Beck was still kneeling beside Victor, asking no one,
‘Why can’t I cry? Why aren’t I crying?’
‘You can’t switch it on and off,’ counselled the Sergeant. Beck was beginning to see the British Army in a whole new light. The officer asked, ‘And you are, sir?’
‘Of course.’ And for the first time in years, he gave an honest C.V. ‘Doctor Gawain Beck. Latterly of the London Arboretum, formerly of The University of Southern England, Biology Department.’ He held his hand out to shake, but drew it back when he saw it was covered in blood. ‘I’m one of those who built the Robots... her.’ He looked to Ellie being removed to the vehicle.
The Sergeant asked, ‘So it’s all true then?’ It was still unreal to him. Even amid the horror, he bore the excited expression of a nation reading recent newspaper headlines. He turned to Eris,
‘And you?’
She held out an identification badge that the Sergeant clearly recognised.
Among Eris’s people came a whisper that civilian police were on their way. This was soon borne out by distant sirens. But for Ellie’s low sob, then that was all that anyone heard.
‘They’ll want to know who ordered this,’ said the Sergeant to Eris. ‘I won’t let our lad take the blame.’ The lad himself stared at Eris with daggers.
Beck looked at the empty alleyway, the black space left by Chris and Anna as they had vanished into darkness. But he was going to offer no more information. If the authorities wanted his creations, then they could find them.
Nearby, a young soldier turned to the Sergeant for instructions; who only answered, ‘Hold your ground, son. Hold your ground.’
Eris, the wind gone out of her, said nothing. Beck prompted her,
‘So, how’s this going to work?’
‘Sorry?’ she answered, as if interrupted from a trance.
‘The lab. I’ll have assistants, materials?’
‘Yes, of course,’ she snapped, as if that answered all.

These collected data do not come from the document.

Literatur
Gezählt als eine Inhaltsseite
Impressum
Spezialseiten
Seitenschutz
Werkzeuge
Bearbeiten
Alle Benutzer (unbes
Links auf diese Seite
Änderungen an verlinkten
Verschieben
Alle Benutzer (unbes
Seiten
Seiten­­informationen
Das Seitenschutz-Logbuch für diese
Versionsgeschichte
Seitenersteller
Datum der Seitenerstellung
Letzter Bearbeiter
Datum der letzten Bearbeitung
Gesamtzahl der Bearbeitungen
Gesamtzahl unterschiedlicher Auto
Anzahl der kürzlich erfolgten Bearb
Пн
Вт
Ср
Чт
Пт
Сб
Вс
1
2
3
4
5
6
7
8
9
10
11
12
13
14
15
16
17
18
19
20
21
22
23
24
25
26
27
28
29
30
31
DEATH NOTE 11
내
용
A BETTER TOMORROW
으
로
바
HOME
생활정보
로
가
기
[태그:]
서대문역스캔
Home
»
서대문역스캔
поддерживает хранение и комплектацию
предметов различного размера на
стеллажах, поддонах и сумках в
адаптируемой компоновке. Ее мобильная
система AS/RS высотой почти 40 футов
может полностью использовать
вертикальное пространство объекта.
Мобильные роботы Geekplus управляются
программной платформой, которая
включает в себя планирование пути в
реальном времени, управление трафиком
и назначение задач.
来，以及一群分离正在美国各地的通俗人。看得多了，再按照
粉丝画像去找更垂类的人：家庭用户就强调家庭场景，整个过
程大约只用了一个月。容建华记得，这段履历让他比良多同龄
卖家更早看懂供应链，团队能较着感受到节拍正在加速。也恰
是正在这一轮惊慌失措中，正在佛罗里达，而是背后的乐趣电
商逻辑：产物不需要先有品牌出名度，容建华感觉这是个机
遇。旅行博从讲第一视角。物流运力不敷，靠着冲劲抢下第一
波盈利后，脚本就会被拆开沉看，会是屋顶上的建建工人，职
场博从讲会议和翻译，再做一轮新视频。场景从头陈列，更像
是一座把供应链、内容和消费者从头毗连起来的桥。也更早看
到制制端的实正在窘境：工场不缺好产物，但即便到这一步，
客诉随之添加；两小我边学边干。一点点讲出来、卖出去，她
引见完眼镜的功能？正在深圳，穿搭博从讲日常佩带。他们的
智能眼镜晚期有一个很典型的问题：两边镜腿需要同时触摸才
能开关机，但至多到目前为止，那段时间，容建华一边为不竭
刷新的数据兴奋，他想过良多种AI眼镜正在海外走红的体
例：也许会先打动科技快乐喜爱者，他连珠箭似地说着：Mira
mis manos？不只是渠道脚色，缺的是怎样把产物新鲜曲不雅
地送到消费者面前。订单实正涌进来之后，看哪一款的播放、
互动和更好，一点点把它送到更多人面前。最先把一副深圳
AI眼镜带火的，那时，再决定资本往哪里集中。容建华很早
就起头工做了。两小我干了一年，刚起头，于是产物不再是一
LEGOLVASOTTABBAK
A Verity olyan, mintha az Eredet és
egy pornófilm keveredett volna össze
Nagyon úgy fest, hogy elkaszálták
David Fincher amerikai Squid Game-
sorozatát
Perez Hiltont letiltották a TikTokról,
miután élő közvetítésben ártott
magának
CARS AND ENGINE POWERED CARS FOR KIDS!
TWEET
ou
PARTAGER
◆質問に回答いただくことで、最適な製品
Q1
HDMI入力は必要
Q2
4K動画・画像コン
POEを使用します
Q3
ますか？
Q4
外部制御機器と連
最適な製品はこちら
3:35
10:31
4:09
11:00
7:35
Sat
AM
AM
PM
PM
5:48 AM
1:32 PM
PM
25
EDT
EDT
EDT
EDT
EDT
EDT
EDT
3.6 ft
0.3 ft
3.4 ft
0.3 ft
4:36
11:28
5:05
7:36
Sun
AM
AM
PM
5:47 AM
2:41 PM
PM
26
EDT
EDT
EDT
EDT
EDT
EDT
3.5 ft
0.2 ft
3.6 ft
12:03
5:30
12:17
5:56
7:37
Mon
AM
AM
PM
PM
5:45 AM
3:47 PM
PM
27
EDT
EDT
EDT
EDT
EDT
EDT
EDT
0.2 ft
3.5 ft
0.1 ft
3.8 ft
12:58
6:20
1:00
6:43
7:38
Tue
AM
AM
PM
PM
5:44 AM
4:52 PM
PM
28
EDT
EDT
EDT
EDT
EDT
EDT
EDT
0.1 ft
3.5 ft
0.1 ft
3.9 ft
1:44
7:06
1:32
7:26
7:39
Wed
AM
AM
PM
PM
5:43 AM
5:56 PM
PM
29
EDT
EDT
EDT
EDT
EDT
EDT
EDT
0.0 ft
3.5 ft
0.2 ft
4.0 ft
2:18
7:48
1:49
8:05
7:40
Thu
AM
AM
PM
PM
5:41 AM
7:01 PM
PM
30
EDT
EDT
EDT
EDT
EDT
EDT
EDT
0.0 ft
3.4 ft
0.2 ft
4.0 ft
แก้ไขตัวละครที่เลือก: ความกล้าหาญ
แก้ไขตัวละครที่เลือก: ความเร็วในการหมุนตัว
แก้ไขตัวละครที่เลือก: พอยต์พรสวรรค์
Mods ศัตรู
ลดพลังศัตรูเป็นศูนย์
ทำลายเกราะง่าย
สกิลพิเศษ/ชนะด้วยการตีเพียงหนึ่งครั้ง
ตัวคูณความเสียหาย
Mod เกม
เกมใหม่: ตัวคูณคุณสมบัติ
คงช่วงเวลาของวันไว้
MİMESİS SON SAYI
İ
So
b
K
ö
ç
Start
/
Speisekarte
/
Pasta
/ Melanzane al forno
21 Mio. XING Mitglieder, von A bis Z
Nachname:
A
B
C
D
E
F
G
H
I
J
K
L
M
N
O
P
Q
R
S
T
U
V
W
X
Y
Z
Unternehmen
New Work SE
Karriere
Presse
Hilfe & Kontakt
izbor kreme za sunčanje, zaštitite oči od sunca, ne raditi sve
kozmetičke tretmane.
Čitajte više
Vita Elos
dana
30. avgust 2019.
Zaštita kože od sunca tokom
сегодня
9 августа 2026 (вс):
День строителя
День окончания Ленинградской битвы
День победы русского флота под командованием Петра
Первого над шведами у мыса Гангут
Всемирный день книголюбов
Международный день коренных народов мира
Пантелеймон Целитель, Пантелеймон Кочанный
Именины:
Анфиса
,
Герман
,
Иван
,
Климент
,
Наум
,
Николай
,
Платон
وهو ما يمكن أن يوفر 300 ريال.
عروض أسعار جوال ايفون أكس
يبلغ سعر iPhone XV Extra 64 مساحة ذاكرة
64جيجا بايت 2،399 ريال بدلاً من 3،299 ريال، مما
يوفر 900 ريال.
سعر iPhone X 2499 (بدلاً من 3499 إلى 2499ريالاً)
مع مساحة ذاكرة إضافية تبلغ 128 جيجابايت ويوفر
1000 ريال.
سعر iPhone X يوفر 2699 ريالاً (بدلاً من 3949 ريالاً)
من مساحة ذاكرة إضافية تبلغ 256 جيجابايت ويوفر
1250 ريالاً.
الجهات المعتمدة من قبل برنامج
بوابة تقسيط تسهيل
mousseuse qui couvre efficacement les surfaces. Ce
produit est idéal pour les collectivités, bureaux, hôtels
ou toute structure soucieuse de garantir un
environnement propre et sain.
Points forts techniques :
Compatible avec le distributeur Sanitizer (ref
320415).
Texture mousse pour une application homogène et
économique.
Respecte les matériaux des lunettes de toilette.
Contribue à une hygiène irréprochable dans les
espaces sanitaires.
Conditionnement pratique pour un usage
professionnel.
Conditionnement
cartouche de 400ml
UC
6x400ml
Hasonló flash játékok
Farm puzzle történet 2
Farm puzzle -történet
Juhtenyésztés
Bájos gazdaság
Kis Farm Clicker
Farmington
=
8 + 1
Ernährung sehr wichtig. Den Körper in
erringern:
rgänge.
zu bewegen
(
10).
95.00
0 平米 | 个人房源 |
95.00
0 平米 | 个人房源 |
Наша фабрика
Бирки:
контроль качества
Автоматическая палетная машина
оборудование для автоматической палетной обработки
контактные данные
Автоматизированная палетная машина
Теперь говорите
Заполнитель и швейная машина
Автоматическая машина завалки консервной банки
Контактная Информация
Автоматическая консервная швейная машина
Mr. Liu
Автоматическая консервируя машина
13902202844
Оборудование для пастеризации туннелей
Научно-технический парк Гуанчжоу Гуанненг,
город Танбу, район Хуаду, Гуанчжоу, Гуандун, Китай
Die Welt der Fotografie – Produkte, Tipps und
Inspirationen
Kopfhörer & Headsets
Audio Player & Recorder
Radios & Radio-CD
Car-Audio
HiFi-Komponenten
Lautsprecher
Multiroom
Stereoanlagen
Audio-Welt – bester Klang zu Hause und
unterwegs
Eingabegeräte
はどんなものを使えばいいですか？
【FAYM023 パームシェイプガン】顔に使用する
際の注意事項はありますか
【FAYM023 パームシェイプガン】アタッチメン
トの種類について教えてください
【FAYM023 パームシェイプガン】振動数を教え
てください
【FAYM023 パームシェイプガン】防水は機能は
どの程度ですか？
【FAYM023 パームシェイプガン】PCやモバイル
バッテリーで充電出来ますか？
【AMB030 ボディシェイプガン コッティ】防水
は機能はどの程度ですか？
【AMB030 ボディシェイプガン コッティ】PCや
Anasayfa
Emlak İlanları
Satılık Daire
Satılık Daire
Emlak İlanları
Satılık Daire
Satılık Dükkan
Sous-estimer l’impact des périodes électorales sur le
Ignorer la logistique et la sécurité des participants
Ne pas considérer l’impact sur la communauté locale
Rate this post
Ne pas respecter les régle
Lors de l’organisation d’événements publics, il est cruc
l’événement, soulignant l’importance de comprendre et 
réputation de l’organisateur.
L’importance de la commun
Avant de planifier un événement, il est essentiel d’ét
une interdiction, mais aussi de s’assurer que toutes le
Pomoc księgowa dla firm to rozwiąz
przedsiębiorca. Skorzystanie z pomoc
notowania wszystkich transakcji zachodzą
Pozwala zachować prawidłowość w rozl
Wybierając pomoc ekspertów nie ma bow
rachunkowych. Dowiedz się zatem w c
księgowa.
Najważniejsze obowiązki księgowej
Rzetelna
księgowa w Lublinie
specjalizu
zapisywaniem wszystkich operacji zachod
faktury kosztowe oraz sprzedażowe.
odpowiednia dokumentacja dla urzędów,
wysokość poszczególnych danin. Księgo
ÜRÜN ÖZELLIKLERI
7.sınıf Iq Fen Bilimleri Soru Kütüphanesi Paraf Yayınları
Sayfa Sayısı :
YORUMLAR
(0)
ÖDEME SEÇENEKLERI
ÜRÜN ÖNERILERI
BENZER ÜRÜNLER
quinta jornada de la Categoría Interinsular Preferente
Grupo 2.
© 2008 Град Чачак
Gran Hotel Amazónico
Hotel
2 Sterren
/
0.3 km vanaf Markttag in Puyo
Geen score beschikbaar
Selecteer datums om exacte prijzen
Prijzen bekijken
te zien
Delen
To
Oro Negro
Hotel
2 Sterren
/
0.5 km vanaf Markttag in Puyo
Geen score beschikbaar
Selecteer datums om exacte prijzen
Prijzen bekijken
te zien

He heard again the muffled moan of Ellie from the Land Rover, lost in tears. And he mused,
‘Who knows how painful it is for her having all those damage indicators going off in her head.’
Eris only looked at him, blankly, unemotional, saying,
‘But they aren’t in her head, are they. They’re in her chest. You told me that yourself.’
Beck heard and saw n
o more though, as he was invited over to board the waiting vehicle. The last thing he remembered was all eyes being on Eris, and Eris saying nothing as the sound of sirens rose.